9. A registration statement on Form N-14 and definitive proxy solicitation materials have been filed with the SEC and were mailed to the Acquired Fund's shareholders on January 23, 2001. A shareholders meeting of the Acquired Fund is scheduled for February 22, 2001.
Applicants' Legal Analysis
1. Section 17(a) of the Act, in relevant part, prohibits an affiliated person of a registered investment company, or an affiliated person of such a person, acting as principal, from selling any security to, or purchasing any security from, the company. Section 2(a)(3) of the Act defines an “affiliated person” of another person to include: (a) Any person directly or indirectly owning, controlling, or holding with power to vote 5% or more of the outstanding voting securities of the other person; (b) any person 5% or more of whose securities are directly or indirectly owned, controlled, or held with power to vote by the other person; (c) any person directly or indirectly controlling, controlled by, or under common control with the other person; and (d) if the other person is an investment company, any investment adviser of that company.
2. Rule 17a-8 under the Act exempts certain mergers, consolidations, and sales of substantially all of the assets of registered investment companies that are affiliated persons, or affiliated persons of an affiliated person, solely by reason of having a common investment adviser, common directors, and/or common officers, provided that certain conditions are satisfied.
3. Applicants believe that they may not rely on rule 17a-8 in connection with the Reorganization because the Funds may be deemed to be affiliated by reasons other than having a common investment adviser, common directors, and/or common officers.
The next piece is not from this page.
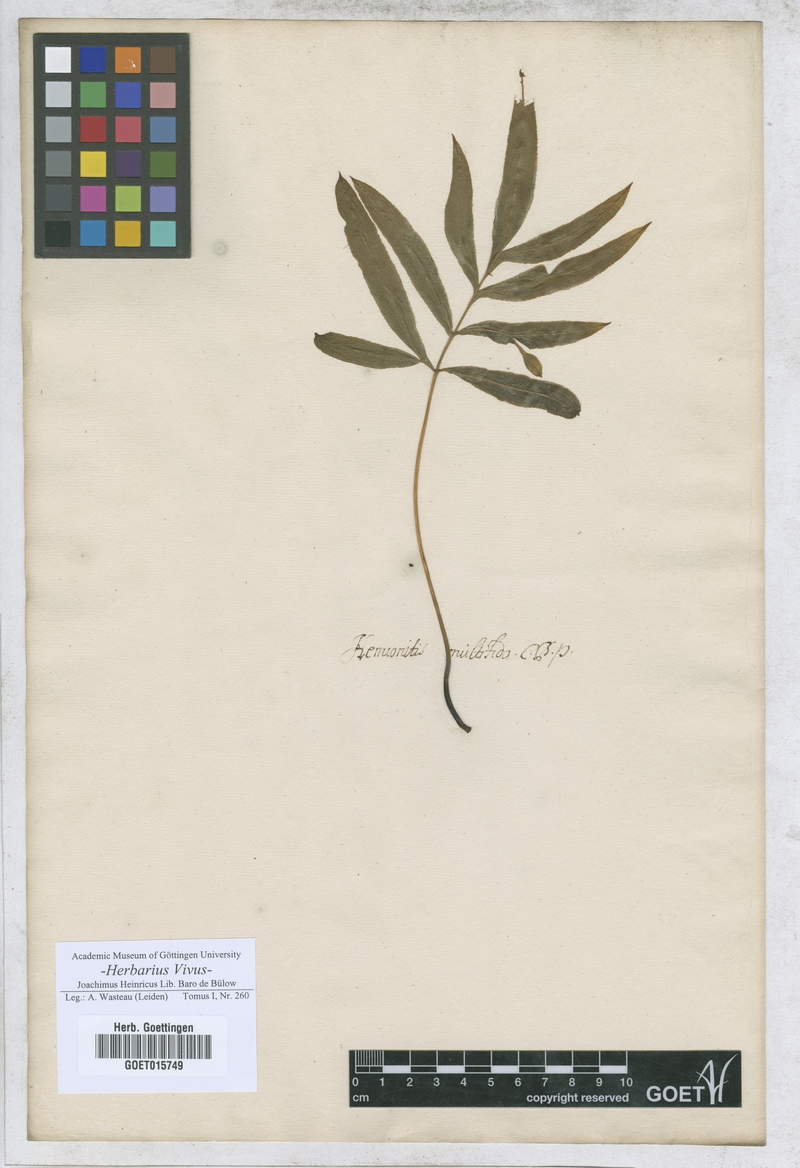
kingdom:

Applicants state that the Acquiring Fund may be deemed to be an affiliated person of VMF because VMF owns more than 5% of the outstanding voting securities of the Acquiring Fund. Additionally, VMF and NorthPointe are under the common control of VCI. Therefore, the Acquiring Fund may be deemed an “affiliated person of an affiliated person” of the Acquired Fund.
4. Section 17(b) of the Act provides, in relevant part, that the Commission may exempt a transaction from the provisions of section 17(a) if evidence establishes that the terms of the proposed transaction, including the consideration to be paid or received, are reasonable and fair and do not involve overreaching on the part of any person concerned, and that the proposed transaction is consistent with the policy of each registered investment company concerned and with the general purposes of the Act.
5. Applicants request an order under section 17(b) of the Act exempting them from section 17(a) to the extent necessary to complete the Reorganization. Applicants submit that the Reorganization satisfies the standards of section 17(b) of the Act. Applicants state that the terms of the Reorganization are reasonable and fair and do not involve overreaching. Applicants state that the investment objectives and strategies of the Acquired Fund are similar to those of the Acquiring Fund. Applicants also state that the Boards, including all of the Disinterested Trustees, found that the participation of the Acquired and the Acquiring Funds in the Reorganization is in the best interests of each Fund and its shareholders and that such participation will not dilute the interests of the existing shareholders of each Fund. In addition, applicants state that the Reorganization will be on the basis of the Funds' relative net asset values.Start Signature
For the Commission, by the Division of Investment Management, under delegated authority.